According to a story this week in the Topeka Capital Journal, more than two dozen Kansas lawmakers have plans to attend the American Legislative Exchange Council, or ALEC, annual meeting in Chicago this August.
That, in and of itself, might not seem like such a big deal – it’s the off-season for Kansas lawmakers and the conference is billed as a way for state lawmakers from across the country to come together and share ideas with one another.
But what is almost comically ironic is that several lawmakers who plan to attend the conference – where they will learn the ways of limited government, reduced taxes and decreased regulation that is the cornerstone of ALEC’s teachings – have already asked the state’s taxpayers to pay up to $100 of their travel expenses to attend the conference.

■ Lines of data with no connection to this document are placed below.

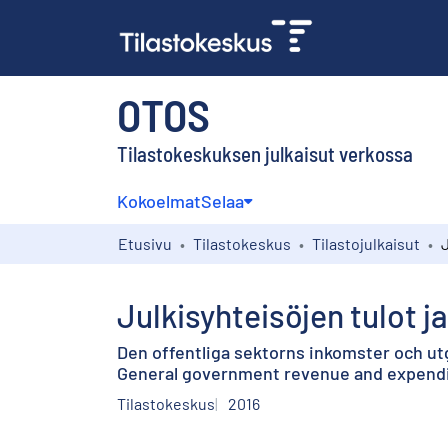
OTOS
Tilastokeskuksen julkaisut verkossa
Kokoelmat
Selaa
Etusivu
Tilastokeskus
Tilastojulkaisut
Julkisyhteisöjen tulot j
Den offentliga sektorns inkomster och utgi
General government revenue and expendit
Tilastokeskus
2016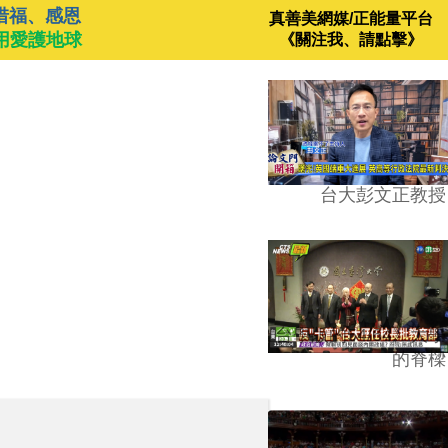
惜福、感恩
真善美網媒/正能量平台
用愛護地球
《關注我、請點擊》
台大彭文正教授
台學版的54/64》大學
的脊樑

So far the list of those seeking the travel subsidy includes state Rep. Kevin Jones, R-Wellsville, and state Sen. Jeff King, R-Independence, who previously represented Franklin County in the Senate before last summer’s redistricting. Others asking for such aid include Sens. Garrett Love, Terry Bruce, Julia Lynn, Mary Pilcher-Cook and Jim Denning, along with House members Rob Bruchman, Marvin Kleeb, Dennis Hedke and Ron Ryckman.

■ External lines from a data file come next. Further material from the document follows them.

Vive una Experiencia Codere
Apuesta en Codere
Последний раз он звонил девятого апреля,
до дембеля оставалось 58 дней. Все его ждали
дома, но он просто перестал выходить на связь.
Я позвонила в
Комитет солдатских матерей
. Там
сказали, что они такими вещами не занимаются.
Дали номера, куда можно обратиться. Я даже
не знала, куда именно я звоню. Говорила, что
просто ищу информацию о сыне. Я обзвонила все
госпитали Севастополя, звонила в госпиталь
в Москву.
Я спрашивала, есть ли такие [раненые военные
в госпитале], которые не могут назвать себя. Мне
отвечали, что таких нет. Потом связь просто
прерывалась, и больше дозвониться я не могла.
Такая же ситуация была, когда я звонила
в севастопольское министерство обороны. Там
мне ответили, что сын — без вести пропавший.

“Attending the meeting in Chicago will be a benefit for legislators of all backgrounds and interests,” State Rep. Ray Merrick, R-Stillwell, Kansas Speaker of the House and ALEC board member, told the Journal. “Legislators share their knowledge and experiences with one another and hear from national leaders and policy experts.”

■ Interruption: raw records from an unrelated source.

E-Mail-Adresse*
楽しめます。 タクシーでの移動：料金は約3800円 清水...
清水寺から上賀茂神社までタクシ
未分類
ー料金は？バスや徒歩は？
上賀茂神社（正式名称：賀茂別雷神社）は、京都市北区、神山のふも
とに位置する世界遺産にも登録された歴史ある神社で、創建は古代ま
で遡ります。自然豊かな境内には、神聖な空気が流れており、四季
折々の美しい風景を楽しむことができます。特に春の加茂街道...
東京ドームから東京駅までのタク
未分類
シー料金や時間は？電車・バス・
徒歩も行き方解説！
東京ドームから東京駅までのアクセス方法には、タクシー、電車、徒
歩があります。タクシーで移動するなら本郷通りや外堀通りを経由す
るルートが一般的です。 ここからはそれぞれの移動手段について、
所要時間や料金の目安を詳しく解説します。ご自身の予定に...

It might be true that lawmakers benefit from their attendance, but there’s very little chance that the average working class Kansan will realize any benefit at all. By and large, ALEC is supported by large corporations and the group develops model legislation that serves those organizations’ interests, some of it at the expense of poor and middle class families.
But the bigger issue is that a group of self proclaimed budget hawks apparently missed the memo that government spending is the root of all evil, and that even the smallest government expenditure is a misuse of hard-earned taxpayer dollars.
According to the legislative administrative service, in fiscal year 2012 legislators received $150,666 for convention-related travel expenses. In fiscal year 2013, lawmakers received total reimbursement of $119,528 for such travel – and the upcoming year totals more than $4,875 so far, with the filing deadline not ending until June 30, 2014.
Kansas lawmakers are certainly free to attend whatever conferences they think will help them become better legislators. But it’s a special type of hypocrisy when a group of legislators who brand themselves as budget watchdogs and small government conservatives eagerly line up for a taxpayer handout to help pay for a voluntary networking weekend in Chicago.